→ **WHAT YOU WILL DO**
Every line of the material is to be returned verbatim. Pictures stay out.

** INFORMATION PROVIDED follows **

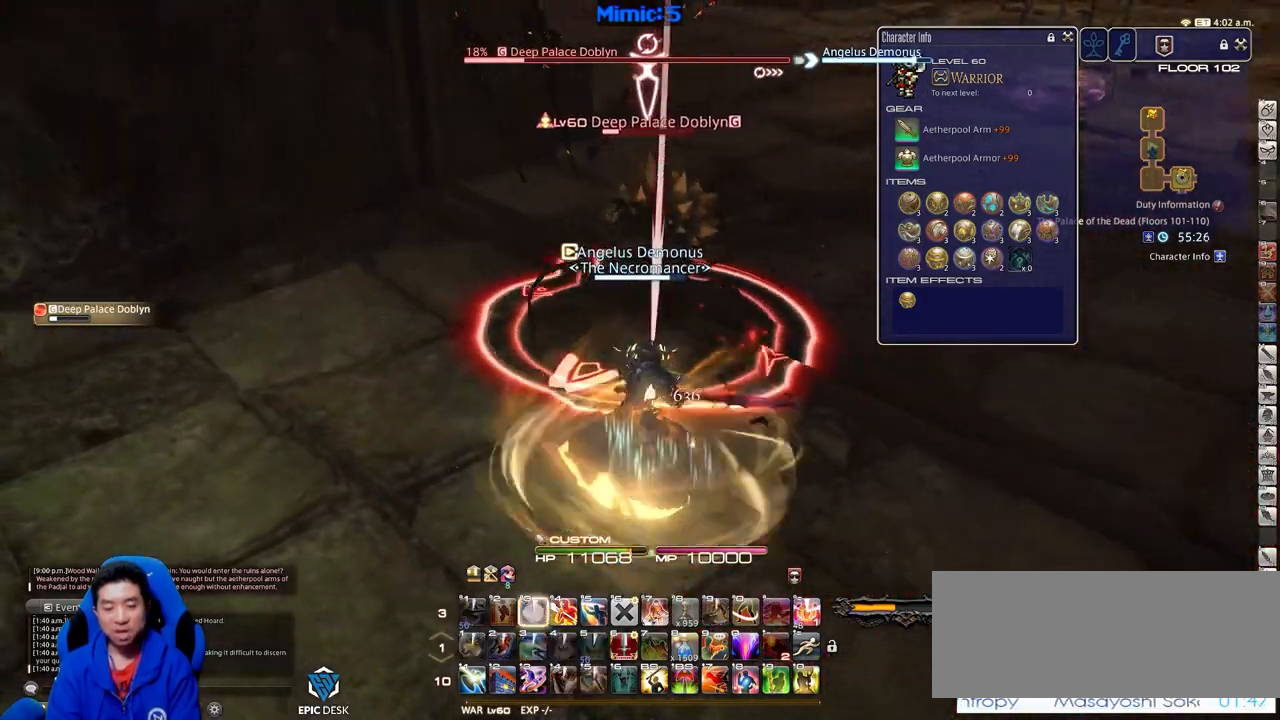
{"keys": ["d", "rbracket"], "events": [[33, "rbracket", "down"], [217, "w", "down"], [267, "d", "down"], [367, "w", "up"]]}
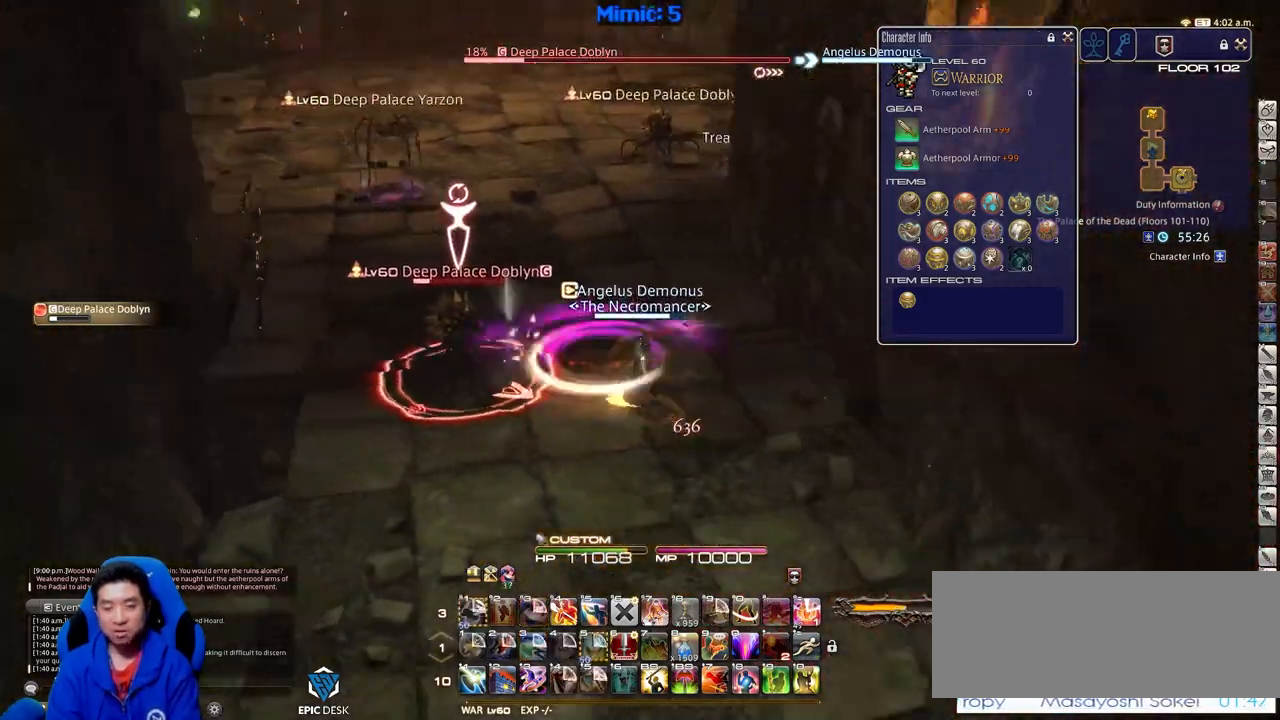
{"keys": ["a"], "events": [[184, "d", "up"], [184, "rbracket", "up"], [284, "a", "down"]]}
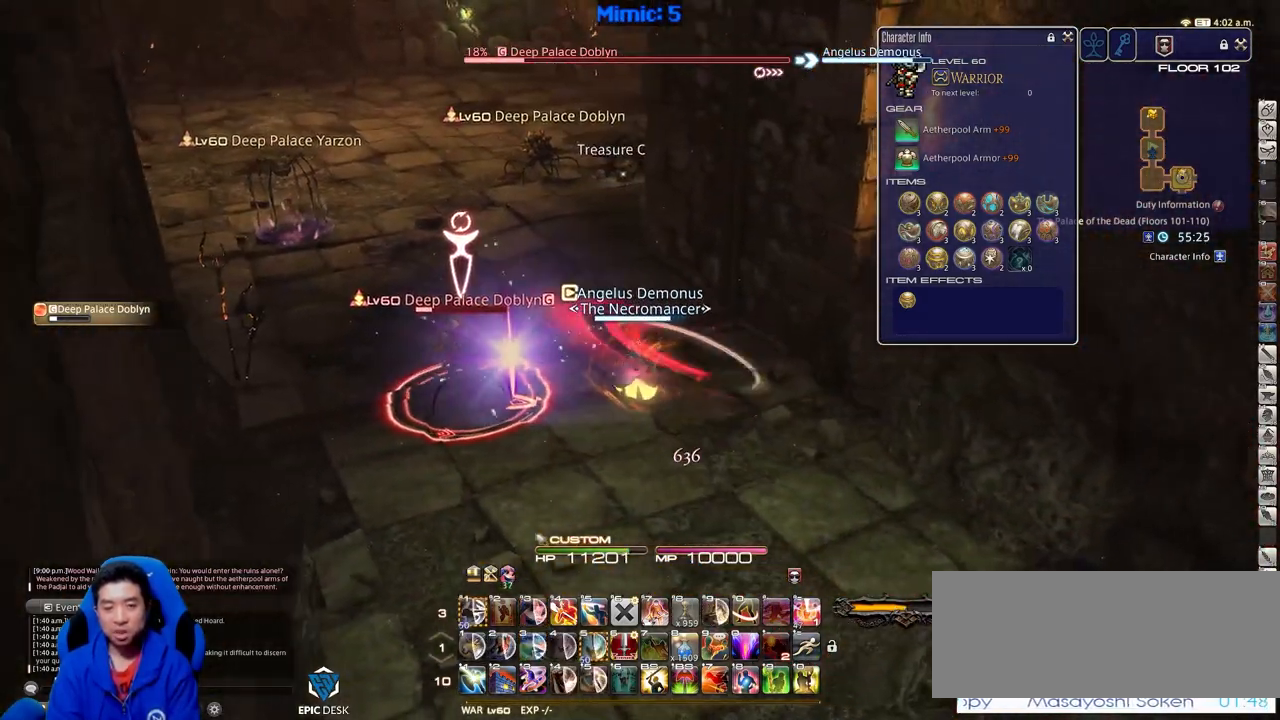
{"keys": ["d", "s"], "events": [[250, "return", "down"], [250, "s", "down"], [350, "a", "up"], [350, "d", "down"], [350, "return", "up"]]}
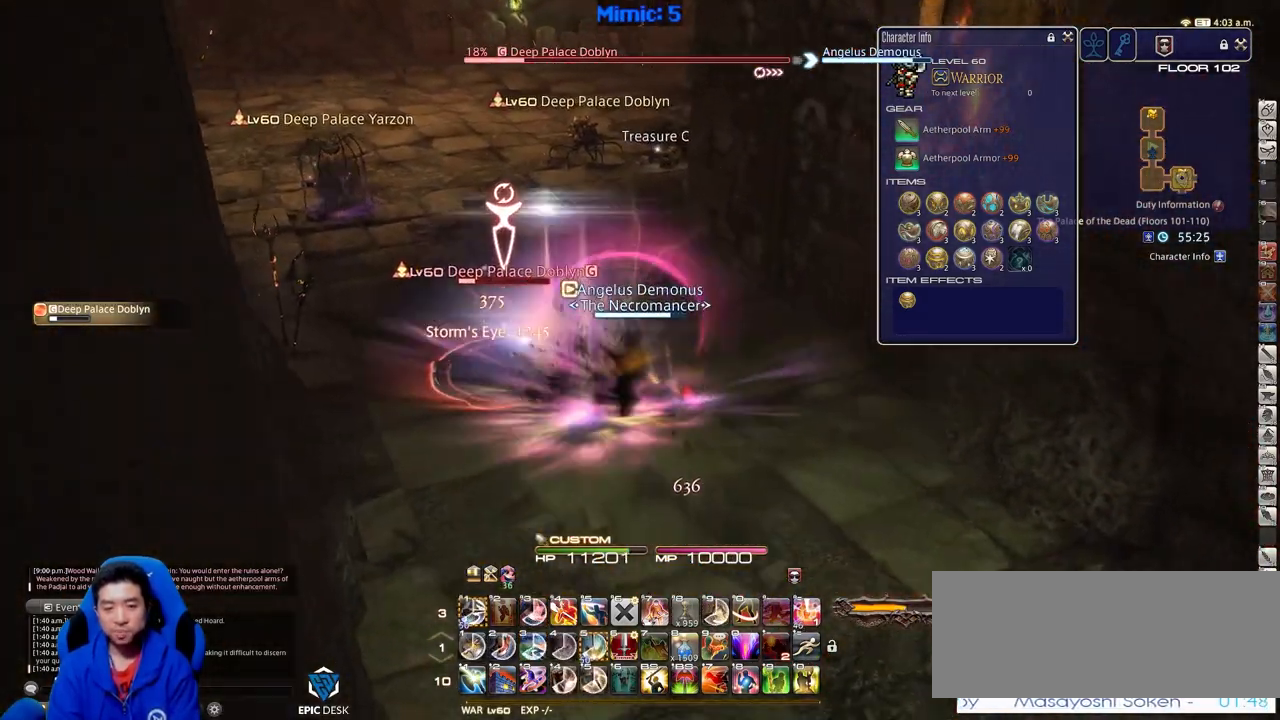
{"keys": ["a", "p"], "events": [[167, "a", "down"], [167, "d", "up"], [451, "p", "down"], [451, "s", "up"]]}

** End of INFORMATION PROVIDED **

→ **WRITTEN RESPONSE**
{"keys": ["d", "rbracket"], "events": [[33, "rbracket", "down"], [217, "w", "down"], [267, "d", "down"], [367, "w", "up"]]}
{"keys": ["a"], "events": [[184, "d", "up"], [184, "rbracket", "up"], [284, "a", "down"]]}
{"keys": ["d", "s"], "events": [[250, "return", "down"], [250, "s", "down"], [350, "a", "up"], [350, "d", "down"], [350, "return", "up"]]}
{"keys": ["a", "p"], "events": [[167, "a", "down"], [167, "d", "up"], [451, "p", "down"], [451, "s", "up"]]}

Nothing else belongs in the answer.